#### Short task a
List every line in the entries that contains the string "says", treating uppercase and lowercase as different.

#### Document excerpt
>>>>>

Jones is a surname of English and Welsh origin meaning "son of John". The surname is common in Wales. It evolved into variations of traditionally Welsh names: Ieuan, Iowan, Ioan, Iwan, or even Siôn (note how the letter 'J' was originally being pronounced as 'i', akin to how J is pronounced in the Latin alphabet). The sound generated from ‘Si-’ in Siôn is a Welsh approximation of the English ‘J’ sound that does not exist natively to the language (refer to Irish Seán), equivalent to the English ‘Sh’ such as in “shed.”

It may exist as an anglicisation of these names during periods in which many Welsh were changing their names and ridding their patronymic names (“Ap Rhys” to “Prys” and then “Price” in English, or attaching an ‘-s’ to the end of a given name to signify an old patronym: “Owain” to “Owen” to finally “Owens”), or English speakers transliterating these names to a more conventional spelling through mishearing. They may also come from the English patronymic “Johns,” or “Johnson” (“son of John”).

History

The surname Jones first appears on record as a surname in England in 1273 with the name "Matilda Jones". Others put the first known record of the surname Jones as 1279, in Huntingdonshire, England. Around the time of the Laws in Wales Acts in the early to mid 16th century, the traditional Welsh system of patronymics was increasingly replaced by the English system of surnames, since English was the official state language and all official documents needed to be in English. This led to the Anglicisation of Welsh names, meaning that English Christian names (such as John) became increasingly common surnames to distinctively Welsh Christian first names such as Meredudd (Meredith) and Llewelyn. Thus "Mab Ioan" or "ap Sion" (and many other variations) meaning "son of John" became the surname Jones in a large number of cases, making it a very frequently used surname.

<<<<<

[Data entries]
>>>>>

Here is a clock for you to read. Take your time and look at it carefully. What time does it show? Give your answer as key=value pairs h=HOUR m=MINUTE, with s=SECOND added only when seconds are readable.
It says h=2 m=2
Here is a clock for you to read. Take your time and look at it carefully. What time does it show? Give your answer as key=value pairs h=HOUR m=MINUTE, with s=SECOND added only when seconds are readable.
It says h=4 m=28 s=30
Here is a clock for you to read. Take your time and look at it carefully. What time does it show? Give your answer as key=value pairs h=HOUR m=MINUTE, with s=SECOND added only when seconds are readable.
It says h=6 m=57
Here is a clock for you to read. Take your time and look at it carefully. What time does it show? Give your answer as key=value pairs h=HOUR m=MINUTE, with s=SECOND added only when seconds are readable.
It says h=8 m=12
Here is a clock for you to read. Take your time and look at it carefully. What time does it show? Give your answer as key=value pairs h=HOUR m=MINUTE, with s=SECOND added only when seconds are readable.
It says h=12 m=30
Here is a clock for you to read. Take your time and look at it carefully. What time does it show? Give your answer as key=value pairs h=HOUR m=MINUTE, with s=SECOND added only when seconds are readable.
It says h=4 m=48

<<<<<
>>>>>

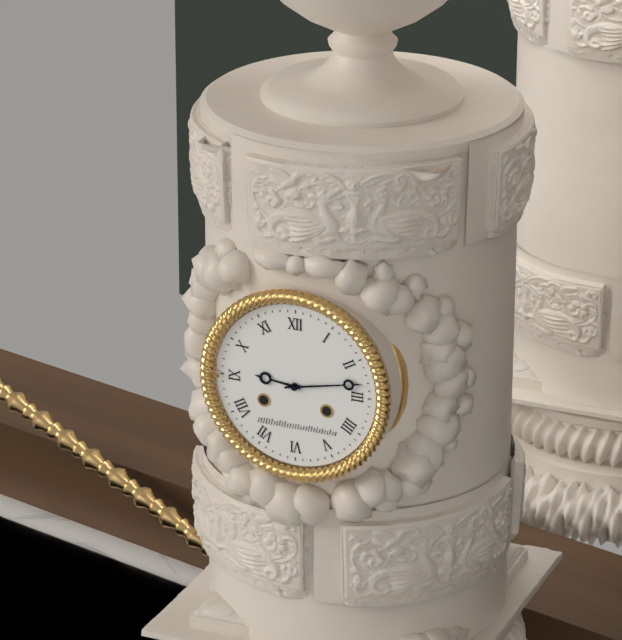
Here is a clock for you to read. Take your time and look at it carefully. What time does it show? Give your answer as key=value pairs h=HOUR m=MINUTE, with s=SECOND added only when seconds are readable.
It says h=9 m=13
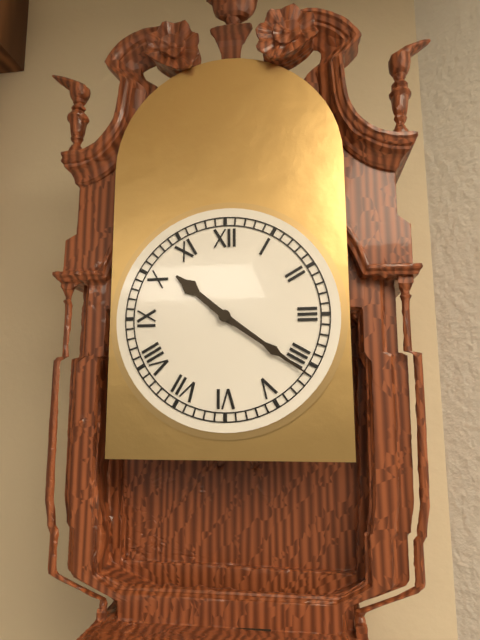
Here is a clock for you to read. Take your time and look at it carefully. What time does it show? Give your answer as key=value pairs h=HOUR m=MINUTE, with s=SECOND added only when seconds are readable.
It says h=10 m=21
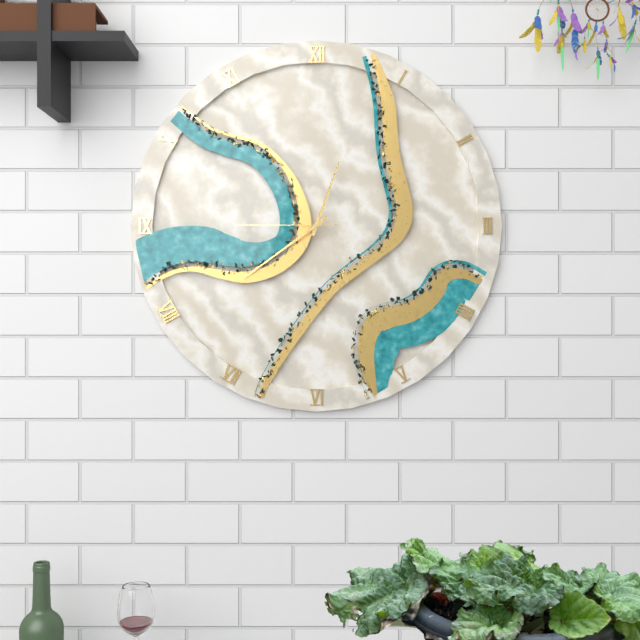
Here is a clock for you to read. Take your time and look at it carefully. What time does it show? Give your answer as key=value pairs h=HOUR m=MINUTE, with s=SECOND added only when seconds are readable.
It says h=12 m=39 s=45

<<<<<

#### Short task b
Turn the paragraph of the Jones surname text that begins "The surname Jones first appears on record" into a short bulleted list that keeps its main facts.

#### Exercise result a
It says h=2 m=2
It says h=4 m=28 s=30
It says h=6 m=57
It says h=8 m=12
It says h=12 m=30
It says h=4 m=48
It says h=9 m=13
It says h=10 m=21
It says h=12 m=39 s=45

#### Exercise result b
- Jones is first recorded as a surname in England in 1273, as "Matilda Jones." Others place the first known record in 1279, in Huntingdonshire, England.
- Around the Laws in Wales Acts, in the early to mid 16th century, the English system of surnames increasingly replaced Welsh patronymics. English was the official state language, and all official documents had to be in English.
- This led to the Anglicization of Welsh names, and English Christian names such as John became increasingly common as surnames.
- As a result, "Mab Ioan," "ap Sion" and similar forms meaning "son of John" often became Jones, making it a very frequently used surname.